PARAYLA SATILAN ADAYLIKLAR
Yarım asırlık CHPli olan babam, son kurultayda kürsüden, basında defalarca
yer alan milletvekili adaylıklarının parayla satılması iddialarıyla ilgili,
parti yönetiminin konuya açıklık getirmesini istemiş, hiç kimsenin onurlu
CHP'lileri töhmet altında bırakmaya hakkı olmadığı uyarısını yapmıştı.
Kurultay'da parti yönetiminin bu konuda yanıtı sessizlikten ibaretti.
BEN DE DİLE GETİRDİM
Daha sonra aynı konuyu Beyoğlu örgüt toplantımızda ben dile getirerek, bu
konudaki şaibeleri gidermenin, parti yönetiminin namus borcu olduğu
uyarısını yaptım. Parti yönetiminin yanıtı benim sözlerimi çarpıtarak ihraç
istemiyle disipline vermek oldu. İl disiplin kurulu, yaptığım yazılı ve
sözlü savunmama rağmen, il yönetiminin disipline sevk yazısından başka hiç
bir delil, tanık ifadesi, belge olmaksızın ihracıma karar verdi.
Yüksek disiplin kuruluna itiraz ettim. Yanıt yine sessizlik.
KAYDIMI SİLENLERE...
CHP'de ve Türkiye'de değişim elbette gerçekleşecektir. Benim CHP'den kaydımı
silenleri, sildirenleri tarih şaibeleriyle, beni ve ailemi ise gerçek
Cumhuriyet Halk Partililer olarak anacaktır."
Çorlu'daki mezar hırsızları ve hurdacılar
KÖŞENİZDE Zincirlikuyu'daki 'ölü soyucuları' yazısından esinlerek Çorlu'daki mezarlıklarla ilgili bir şey söylemek istiyorum. Özene bezene yaptırdığımız aile büyükleri mezarlarının harflerini pirinç harflerle isimleri yazdırdım. 4 yıl oldu 8 sefer pirinç harfler söküldü; kilo ile hurdacılara satıyorlar ve denk gelirse biz gerisi gerisine onları satın alıyoruz ve tekrar yerine yapıştırıyoruz.
Bunların tek suçlusu Çorlu'nun 4 girişininden 3'ünün hurdacılarla kaplı olması... Bir çok kişinin söylediğine göre, bu hırsızlıkları bazı hurdacılar yaptırıyor. Çorlu'daki hurdacıların yaptırdığı zenginlikleri de dillerden düşmüyor. Normal vergi verseler rekortmen olurlar.

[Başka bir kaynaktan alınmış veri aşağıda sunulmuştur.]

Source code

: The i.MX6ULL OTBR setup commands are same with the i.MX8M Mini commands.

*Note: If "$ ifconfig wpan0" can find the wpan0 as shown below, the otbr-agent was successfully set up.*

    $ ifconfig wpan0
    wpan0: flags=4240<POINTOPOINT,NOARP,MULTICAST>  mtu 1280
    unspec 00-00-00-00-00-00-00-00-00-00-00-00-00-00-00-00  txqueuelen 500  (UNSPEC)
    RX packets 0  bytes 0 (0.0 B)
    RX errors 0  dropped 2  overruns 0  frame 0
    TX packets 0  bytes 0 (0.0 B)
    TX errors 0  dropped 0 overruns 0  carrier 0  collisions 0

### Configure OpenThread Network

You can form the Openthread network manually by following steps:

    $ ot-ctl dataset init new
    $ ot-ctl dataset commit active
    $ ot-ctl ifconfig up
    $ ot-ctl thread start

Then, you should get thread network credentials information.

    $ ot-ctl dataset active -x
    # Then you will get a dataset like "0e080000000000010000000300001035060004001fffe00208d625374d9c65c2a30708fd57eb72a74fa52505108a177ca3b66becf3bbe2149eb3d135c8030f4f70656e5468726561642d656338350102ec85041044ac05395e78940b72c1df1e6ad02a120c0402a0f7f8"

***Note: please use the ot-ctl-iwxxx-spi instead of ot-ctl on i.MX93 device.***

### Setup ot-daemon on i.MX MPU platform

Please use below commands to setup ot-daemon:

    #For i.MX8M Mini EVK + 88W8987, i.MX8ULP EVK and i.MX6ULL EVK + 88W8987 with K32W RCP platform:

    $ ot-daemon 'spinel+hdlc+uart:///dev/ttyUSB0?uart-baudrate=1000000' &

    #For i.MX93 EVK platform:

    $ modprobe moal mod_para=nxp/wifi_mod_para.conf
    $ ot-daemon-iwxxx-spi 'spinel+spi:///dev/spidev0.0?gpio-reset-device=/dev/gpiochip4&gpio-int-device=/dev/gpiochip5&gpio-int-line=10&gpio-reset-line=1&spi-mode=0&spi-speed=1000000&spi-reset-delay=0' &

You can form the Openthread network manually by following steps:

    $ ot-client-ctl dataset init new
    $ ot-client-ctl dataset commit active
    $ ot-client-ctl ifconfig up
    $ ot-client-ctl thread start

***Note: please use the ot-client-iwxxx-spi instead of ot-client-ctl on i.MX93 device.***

Diyeceğim, bunu 'çocuk ruhlu' Başkanıma söylemenin anlamı yok; zaten bir konuyu anlattığında 'Senin işin kolay' sözcüğünden başka bir şey dediği hatırlanmıyor.
Bunu ben bir sivil toplum örgütünden, Emniyetten gibi bazı kurumlardan yardım alıp güvenlik sağlayabilir miyiz?